##### Data for processing #####

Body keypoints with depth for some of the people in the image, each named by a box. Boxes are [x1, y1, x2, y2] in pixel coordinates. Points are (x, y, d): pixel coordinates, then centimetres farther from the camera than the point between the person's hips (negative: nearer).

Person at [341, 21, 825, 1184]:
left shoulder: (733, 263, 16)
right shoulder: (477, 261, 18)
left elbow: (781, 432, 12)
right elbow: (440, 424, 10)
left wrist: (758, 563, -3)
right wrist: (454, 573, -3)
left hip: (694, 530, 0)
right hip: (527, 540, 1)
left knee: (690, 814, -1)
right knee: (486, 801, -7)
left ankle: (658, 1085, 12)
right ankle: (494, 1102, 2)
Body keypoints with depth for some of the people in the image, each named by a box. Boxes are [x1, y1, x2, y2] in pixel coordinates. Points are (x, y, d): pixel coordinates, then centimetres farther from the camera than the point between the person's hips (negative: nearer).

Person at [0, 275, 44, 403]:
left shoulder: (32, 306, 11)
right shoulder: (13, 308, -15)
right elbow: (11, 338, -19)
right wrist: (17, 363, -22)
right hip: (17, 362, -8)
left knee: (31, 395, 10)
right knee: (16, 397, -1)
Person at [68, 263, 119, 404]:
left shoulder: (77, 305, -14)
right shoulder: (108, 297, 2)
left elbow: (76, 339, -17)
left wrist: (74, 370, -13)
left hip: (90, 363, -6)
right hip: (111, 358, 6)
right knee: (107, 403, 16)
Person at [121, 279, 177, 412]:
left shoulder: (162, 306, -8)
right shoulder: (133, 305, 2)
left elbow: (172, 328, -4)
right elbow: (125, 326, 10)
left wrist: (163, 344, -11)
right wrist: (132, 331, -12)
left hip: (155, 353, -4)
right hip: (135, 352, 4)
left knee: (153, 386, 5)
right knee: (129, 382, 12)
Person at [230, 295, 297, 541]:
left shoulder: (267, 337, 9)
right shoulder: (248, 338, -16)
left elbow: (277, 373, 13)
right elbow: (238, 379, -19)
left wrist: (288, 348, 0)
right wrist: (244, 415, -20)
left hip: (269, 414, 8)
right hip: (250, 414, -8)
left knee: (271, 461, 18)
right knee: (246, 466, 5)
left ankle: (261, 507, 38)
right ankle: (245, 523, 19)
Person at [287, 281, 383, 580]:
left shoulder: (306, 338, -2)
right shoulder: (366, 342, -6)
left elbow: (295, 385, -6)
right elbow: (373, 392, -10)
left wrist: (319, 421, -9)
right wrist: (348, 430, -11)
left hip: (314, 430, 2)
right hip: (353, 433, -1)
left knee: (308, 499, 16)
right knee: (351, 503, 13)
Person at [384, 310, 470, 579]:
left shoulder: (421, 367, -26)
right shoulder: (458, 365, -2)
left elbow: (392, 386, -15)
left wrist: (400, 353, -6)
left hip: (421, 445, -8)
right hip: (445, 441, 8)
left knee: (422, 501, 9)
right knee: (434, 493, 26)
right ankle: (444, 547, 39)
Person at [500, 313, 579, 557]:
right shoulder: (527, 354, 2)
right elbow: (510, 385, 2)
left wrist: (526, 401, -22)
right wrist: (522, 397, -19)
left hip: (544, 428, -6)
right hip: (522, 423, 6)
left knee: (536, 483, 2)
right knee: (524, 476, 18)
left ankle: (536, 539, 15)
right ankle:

#####

> [Exercise requirements]: Give back exactly the lines from the one containing "right shoulder: (366, 342, -6)" through the end of the material above, and nothing else.

> [Expected answer]:
right shoulder: (366, 342, -6)
left elbow: (295, 385, -6)
right elbow: (373, 392, -10)
left wrist: (319, 421, -9)
right wrist: (348, 430, -11)
left hip: (314, 430, 2)
right hip: (353, 433, -1)
left knee: (308, 499, 16)
right knee: (351, 503, 13)
Person at [384, 310, 470, 579]:
left shoulder: (421, 367, -26)
right shoulder: (458, 365, -2)
left elbow: (392, 386, -15)
left wrist: (400, 353, -6)
left hip: (421, 445, -8)
right hip: (445, 441, 8)
left knee: (422, 501, 9)
right knee: (434, 493, 26)
right ankle: (444, 547, 39)
Person at [500, 313, 579, 557]:
right shoulder: (527, 354, 2)
right elbow: (510, 385, 2)
left wrist: (526, 401, -22)
right wrist: (522, 397, -19)
left hip: (544, 428, -6)
right hip: (522, 423, 6)
left knee: (536, 483, 2)
right knee: (524, 476, 18)
left ankle: (536, 539, 15)
right ankle:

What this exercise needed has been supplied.